**** Provided entries

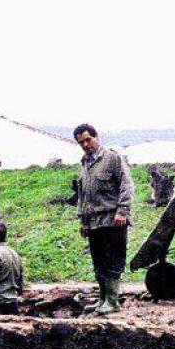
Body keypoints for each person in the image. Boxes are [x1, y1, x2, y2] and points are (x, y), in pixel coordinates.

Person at [74, 123, 133, 315]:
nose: (85, 145)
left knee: (113, 260)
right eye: (81, 142)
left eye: (88, 140)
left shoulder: (113, 158)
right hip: (93, 222)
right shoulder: (84, 163)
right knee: (98, 261)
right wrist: (82, 220)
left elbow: (126, 185)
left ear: (96, 137)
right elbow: (82, 194)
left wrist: (122, 211)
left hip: (112, 219)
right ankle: (102, 299)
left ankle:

********

= Assignment =
Look over the entries above. Copy every line that contains the word "left".

= Answer box =
left knee: (113, 260)
left eye: (88, 140)
left shoulder: (113, 158)
left elbow: (126, 185)
left ear: (96, 137)
left wrist: (122, 211)
left hip: (112, 219)
left ankle:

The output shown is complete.